Liability caps may sometimes be necessary to preserve the viability of businesses that are risky but essential. But the $75 million cap on oil spills desperately needs to be raised. In February 2014, the Obama administration proposed to do just that. The Bureau of Ocean Energy Management sought to increase the cap to $134 million, to account for inflation since the cap was imposed a quarter-century ago. In December, the cap increase to $134 million was approved through administrative procedures.

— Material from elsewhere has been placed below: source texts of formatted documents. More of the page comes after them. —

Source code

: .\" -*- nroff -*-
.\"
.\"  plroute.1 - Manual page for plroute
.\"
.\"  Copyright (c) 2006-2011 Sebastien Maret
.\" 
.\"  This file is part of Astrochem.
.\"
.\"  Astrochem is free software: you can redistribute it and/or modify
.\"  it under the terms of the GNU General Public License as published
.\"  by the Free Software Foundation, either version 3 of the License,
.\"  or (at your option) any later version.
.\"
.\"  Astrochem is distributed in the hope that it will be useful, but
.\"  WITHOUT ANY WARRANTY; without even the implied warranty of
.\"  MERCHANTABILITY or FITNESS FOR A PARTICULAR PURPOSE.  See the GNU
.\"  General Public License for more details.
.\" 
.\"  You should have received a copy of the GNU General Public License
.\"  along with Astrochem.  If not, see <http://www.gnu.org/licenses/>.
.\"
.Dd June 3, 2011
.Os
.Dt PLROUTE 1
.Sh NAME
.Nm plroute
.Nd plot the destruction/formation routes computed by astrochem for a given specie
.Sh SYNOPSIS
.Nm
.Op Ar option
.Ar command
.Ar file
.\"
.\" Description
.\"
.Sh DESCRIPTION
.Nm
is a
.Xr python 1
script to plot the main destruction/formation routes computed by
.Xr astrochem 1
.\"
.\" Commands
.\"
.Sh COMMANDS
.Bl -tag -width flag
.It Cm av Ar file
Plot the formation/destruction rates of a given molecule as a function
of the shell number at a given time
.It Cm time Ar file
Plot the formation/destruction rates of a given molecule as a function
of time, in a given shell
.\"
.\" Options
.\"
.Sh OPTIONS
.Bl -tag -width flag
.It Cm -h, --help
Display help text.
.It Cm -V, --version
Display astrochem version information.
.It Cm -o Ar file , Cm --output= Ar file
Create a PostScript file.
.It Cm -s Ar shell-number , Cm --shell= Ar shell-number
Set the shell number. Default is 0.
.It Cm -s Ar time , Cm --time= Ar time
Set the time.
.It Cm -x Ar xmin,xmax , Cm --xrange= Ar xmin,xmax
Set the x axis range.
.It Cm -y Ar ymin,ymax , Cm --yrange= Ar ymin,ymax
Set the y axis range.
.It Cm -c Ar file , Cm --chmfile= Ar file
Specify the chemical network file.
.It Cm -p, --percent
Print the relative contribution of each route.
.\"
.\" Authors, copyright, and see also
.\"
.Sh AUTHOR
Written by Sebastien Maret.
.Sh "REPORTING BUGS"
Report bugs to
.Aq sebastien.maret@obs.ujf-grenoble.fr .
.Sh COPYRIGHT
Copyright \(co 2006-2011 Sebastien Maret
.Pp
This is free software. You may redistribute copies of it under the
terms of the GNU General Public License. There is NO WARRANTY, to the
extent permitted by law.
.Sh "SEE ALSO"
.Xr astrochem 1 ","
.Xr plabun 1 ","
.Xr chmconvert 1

While an encouraging development, the cap on oil spill liability should be higher still, particularly in light of the amount of damage that spills repeatedly have been shown to cause. The most memorable spill of late, the Gulf of Mexico’s Deepwater Horizon spill in 2010, is estimated to have caused $8 billion worth of economic damage. Even the newly raised cap pales in comparison to that amount.

The commonly articulated rationale for increasing the cap, the need for remuneration after a spill, belies a more important reason: deterrence. Civil liability can act to discourage risky behavior. Would wells and pipelines be placed in anything but the safest locations were the cost of an accident borne by those responsible? The cap is, in a sense, a form of too-cheap societal insurance.

Liability caps are a form of subsidy. Like any other subsidy, they distort markets, in this case by signaling that the value of drilling is so great that society as a whole should be willing to take on the risk. The result of shifting the risk is moral hazard, since the firms responsible for oil spills can avoid carrying an otherwise appropriate amount of private insurance. When those firms do not properly account for the real risks they incur, they miss crucial price signals that would otherwise discourage such behavior.

Though it belies convention, there is a free-market solution to oil spills. Raise the oil spill liability cap, substantially, and allow private risk-transfer mechanisms to send the sort of price signals that will deter risky behavior. Failing that, the devastation in Santa Barbara will stand as yet another missed cautionary tale.